The headline. “The internet is full of AI slop, therefore future models will be stupid”
The truth. The open web can rot and still not be the source that matters. Model labs source data directly, collect feedback from their own (soon billions) of authenticated users, have tons of people hired to produce and judge the cleanliness of their data, generate controlled tasks, run evals, and build filters around the data they keep. What started as a giant scrape from the internet is, at the frontier, no longer close to that. It’s an enormous industrial curation process and “the open internet” is hardly involved in training new models.
Frontier AI providers no longer need to scrape the internet for data. The internet came to them.

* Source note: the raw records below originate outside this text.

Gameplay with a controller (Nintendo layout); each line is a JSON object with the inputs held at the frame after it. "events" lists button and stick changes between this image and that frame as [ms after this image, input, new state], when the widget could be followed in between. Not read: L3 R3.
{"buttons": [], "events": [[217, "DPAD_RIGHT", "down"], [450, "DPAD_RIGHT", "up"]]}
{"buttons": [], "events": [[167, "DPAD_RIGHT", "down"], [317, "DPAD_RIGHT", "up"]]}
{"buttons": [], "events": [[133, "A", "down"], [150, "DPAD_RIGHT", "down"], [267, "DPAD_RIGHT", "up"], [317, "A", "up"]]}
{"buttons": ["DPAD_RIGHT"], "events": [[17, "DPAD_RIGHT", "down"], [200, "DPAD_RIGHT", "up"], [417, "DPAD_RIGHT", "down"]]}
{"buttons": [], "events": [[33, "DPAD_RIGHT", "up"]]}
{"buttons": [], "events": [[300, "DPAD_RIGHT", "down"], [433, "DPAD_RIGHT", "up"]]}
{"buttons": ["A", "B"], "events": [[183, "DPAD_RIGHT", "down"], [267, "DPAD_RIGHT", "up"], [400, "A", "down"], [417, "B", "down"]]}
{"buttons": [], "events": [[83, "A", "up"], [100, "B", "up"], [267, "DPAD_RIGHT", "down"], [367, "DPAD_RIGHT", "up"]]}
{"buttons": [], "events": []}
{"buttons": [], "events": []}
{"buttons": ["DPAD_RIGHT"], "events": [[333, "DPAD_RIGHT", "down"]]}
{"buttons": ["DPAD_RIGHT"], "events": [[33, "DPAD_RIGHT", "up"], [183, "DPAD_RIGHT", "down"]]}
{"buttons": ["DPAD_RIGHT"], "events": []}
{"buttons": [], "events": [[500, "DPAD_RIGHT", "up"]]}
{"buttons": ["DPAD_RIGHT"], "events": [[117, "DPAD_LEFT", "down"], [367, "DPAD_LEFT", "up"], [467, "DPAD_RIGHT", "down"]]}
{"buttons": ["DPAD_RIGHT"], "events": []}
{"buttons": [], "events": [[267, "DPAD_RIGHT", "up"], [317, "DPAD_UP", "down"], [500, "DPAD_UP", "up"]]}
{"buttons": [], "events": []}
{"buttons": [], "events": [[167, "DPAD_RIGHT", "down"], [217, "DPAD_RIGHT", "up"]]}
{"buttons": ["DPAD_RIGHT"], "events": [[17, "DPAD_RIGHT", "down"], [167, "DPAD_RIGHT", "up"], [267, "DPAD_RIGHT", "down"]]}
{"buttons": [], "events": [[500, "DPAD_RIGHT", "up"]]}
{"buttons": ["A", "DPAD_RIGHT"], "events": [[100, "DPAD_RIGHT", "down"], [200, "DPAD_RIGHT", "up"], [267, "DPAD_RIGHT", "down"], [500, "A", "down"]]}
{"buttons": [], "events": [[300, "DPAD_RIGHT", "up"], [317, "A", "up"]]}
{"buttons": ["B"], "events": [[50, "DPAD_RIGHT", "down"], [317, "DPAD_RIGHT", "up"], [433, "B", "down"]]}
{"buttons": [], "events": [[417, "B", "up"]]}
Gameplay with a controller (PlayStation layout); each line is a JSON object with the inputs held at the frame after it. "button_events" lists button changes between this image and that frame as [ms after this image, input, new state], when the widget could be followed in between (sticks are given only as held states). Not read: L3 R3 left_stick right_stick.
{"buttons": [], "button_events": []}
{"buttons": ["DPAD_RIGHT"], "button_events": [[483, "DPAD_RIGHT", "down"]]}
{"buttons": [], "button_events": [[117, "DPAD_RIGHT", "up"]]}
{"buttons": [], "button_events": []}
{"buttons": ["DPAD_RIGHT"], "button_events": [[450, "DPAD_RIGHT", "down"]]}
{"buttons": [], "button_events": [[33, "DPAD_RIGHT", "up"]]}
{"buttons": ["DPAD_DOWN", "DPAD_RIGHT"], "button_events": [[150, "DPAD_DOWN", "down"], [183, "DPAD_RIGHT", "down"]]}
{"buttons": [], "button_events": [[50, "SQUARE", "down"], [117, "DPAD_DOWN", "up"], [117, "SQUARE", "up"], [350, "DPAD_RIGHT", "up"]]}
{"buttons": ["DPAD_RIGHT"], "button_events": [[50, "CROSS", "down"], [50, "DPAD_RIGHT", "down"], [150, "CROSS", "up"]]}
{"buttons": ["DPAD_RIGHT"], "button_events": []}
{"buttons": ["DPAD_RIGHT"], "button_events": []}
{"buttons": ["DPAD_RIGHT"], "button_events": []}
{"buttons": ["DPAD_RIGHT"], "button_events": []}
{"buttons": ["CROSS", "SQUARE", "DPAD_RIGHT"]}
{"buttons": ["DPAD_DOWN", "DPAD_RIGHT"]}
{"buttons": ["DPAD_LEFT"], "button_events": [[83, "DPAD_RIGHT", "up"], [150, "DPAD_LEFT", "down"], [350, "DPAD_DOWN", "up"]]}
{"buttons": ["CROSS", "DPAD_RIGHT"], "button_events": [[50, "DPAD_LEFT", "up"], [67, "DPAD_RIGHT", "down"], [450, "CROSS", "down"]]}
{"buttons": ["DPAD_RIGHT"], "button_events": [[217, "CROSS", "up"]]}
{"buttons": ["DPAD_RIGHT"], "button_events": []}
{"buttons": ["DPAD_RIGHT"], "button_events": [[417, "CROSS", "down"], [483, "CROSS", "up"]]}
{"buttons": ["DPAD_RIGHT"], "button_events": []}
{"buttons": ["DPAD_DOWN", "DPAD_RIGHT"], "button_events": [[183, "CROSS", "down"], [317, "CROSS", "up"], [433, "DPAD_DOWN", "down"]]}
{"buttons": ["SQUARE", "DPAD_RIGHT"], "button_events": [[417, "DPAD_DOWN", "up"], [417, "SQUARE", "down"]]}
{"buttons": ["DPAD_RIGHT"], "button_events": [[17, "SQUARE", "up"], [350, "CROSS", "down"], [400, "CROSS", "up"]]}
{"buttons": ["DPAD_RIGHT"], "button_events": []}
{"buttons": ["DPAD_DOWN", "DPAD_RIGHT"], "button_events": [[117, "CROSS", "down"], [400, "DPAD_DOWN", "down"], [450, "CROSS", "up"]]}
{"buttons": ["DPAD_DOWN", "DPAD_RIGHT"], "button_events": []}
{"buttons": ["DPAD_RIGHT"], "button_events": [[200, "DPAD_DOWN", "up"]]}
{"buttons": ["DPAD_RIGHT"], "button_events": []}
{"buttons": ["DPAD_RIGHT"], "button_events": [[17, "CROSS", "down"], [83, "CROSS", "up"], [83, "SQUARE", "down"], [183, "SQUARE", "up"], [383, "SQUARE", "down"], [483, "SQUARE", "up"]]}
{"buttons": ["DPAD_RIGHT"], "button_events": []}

That distinction matters for poisoned samples too. An outsider cannot simply “destroy” OpenAI’s dataset by publishing bad examples and hoping they get scraped. They have to be collected, survive filtering, matter enough to shift behavior, and remain undetected. Even then, adversarial examples are not only contamination. They can become valuable and rare training material once detected because they are not easy to produce. Hackers are doing OpenAI a favor when they provide them with adversarial examples like that for free.
The headline is not “AI makes AGI impossible by ruining the internet.” The headline is “Humans are making parts of the internet less useful for humans.” That is the heart of the problem. Search quality, provenance, social trust, and online writing all get worse when humans floods the channel with their generated outputs and poorly written bots. But that’s on the humans.
Still, a broken public internet does not automatically block intelligence. If humans can still be generally intelligent while navigating bad information environments, any other intelligent system can do it, too. A human doesn’t become less intelligent just because the internet is broken, and the same goes for AI. It just gets harder for everyone to find good information.